§ What is required
Your output should be the lines below from the one holding "с ним, чтобы он мог зан" through the one holding "réussite est notre objectif principal.", transcribed exactly, with no pictures.

[The records Boundary: Start]

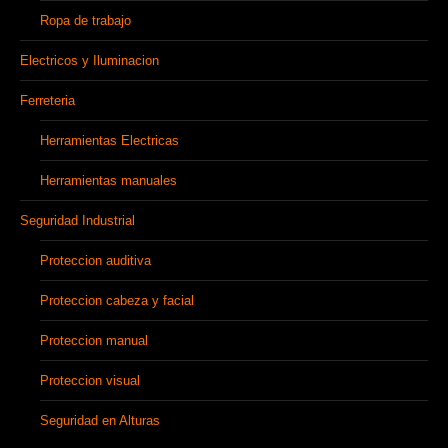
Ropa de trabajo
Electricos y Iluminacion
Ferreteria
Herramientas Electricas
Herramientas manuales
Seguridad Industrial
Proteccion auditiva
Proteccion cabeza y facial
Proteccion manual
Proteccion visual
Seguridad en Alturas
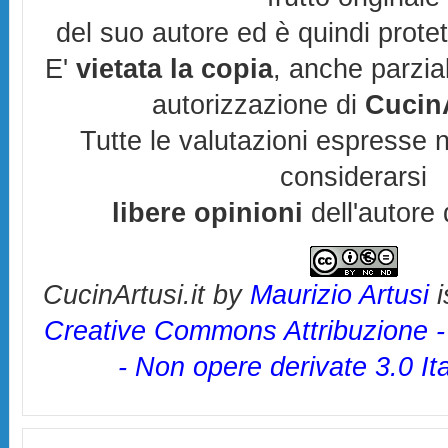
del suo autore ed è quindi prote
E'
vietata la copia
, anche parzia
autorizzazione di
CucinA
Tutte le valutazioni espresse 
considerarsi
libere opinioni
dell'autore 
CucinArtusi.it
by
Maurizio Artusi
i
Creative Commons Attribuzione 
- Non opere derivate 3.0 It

[The records Boundary: End]
[The records Boundary: Start]

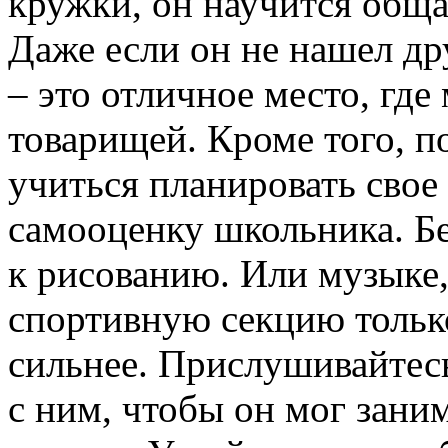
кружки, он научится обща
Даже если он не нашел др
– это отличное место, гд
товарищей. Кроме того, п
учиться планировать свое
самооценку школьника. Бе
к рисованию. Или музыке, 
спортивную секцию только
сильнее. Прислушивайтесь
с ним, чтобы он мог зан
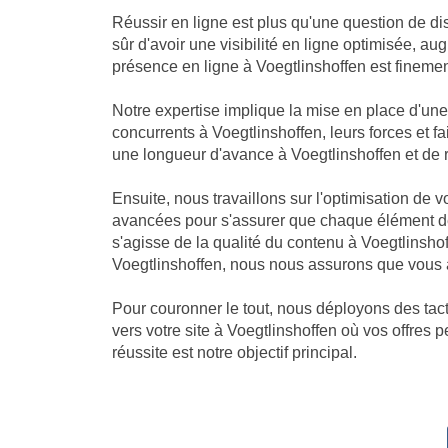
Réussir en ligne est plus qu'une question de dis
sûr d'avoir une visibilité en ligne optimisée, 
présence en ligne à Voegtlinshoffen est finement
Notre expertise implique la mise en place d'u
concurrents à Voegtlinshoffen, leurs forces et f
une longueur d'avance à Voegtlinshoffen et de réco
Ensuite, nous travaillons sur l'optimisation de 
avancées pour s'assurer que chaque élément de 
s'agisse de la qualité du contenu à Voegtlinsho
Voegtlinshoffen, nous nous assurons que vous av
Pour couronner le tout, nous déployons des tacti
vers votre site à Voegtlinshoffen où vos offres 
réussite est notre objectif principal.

[The records Boundary: End]
[The records Boundary: Start]

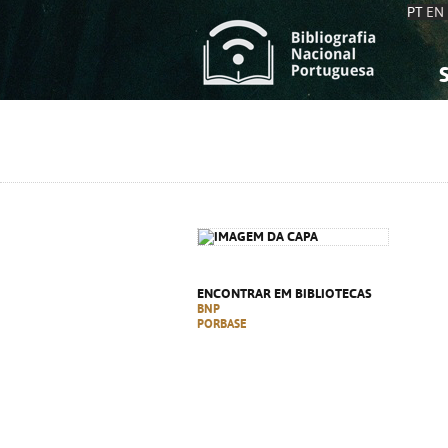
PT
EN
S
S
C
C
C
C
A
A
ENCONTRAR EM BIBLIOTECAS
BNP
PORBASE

[The records Boundary: End]

§ Response to the exercise
с ним, чтобы он мог зан
Réussir en ligne est plus qu'une question de dis
sûr d'avoir une visibilité en ligne optimisée, 
présence en ligne à Voegtlinshoffen est finement
Notre expertise implique la mise en place d'u
concurrents à Voegtlinshoffen, leurs forces et f
une longueur d'avance à Voegtlinshoffen et de réco
Ensuite, nous travaillons sur l'optimisation de 
avancées pour s'assurer que chaque élément de 
s'agisse de la qualité du contenu à Voegtlinsho
Voegtlinshoffen, nous nous assurons que vous av
Pour couronner le tout, nous déployons des tacti
vers votre site à Voegtlinshoffen où vos offres 
réussite est notre objectif principal.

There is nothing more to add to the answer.